**WHAT THE TASK ASKS:** Repeat the records below word for word, but start at the line that contains "- Updating credentials and configurations", stop after the last line, and include nothing else.

[EXCERPTED RECORDS — start]

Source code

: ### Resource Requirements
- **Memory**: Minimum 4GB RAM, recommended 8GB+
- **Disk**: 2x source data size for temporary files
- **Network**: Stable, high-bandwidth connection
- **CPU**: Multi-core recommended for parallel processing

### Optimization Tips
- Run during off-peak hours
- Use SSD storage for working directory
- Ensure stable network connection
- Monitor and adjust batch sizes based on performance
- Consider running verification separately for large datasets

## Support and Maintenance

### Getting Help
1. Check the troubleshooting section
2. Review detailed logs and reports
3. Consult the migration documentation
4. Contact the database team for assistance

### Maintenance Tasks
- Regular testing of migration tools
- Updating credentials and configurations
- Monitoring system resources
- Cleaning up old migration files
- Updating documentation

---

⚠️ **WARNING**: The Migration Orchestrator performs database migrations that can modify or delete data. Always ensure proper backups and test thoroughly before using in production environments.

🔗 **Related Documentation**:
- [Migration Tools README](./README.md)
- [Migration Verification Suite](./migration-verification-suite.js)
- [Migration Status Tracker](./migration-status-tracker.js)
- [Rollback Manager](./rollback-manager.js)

[EXCERPTED RECORDS — finish]

**EXERCISE RESULT:**
- Updating credentials and configurations
- Monitoring system resources
- Cleaning up old migration files
- Updating documentation

---

⚠️ **WARNING**: The Migration Orchestrator performs database migrations that can modify or delete data. Always ensure proper backups and test thoroughly before using in production environments.

🔗 **Related Documentation**:
- [Migration Tools README](./README.md)
- [Migration Verification Suite](./migration-verification-suite.js)
- [Migration Status Tracker](./migration-status-tracker.js)
- [Rollback Manager](./rollback-manager.js)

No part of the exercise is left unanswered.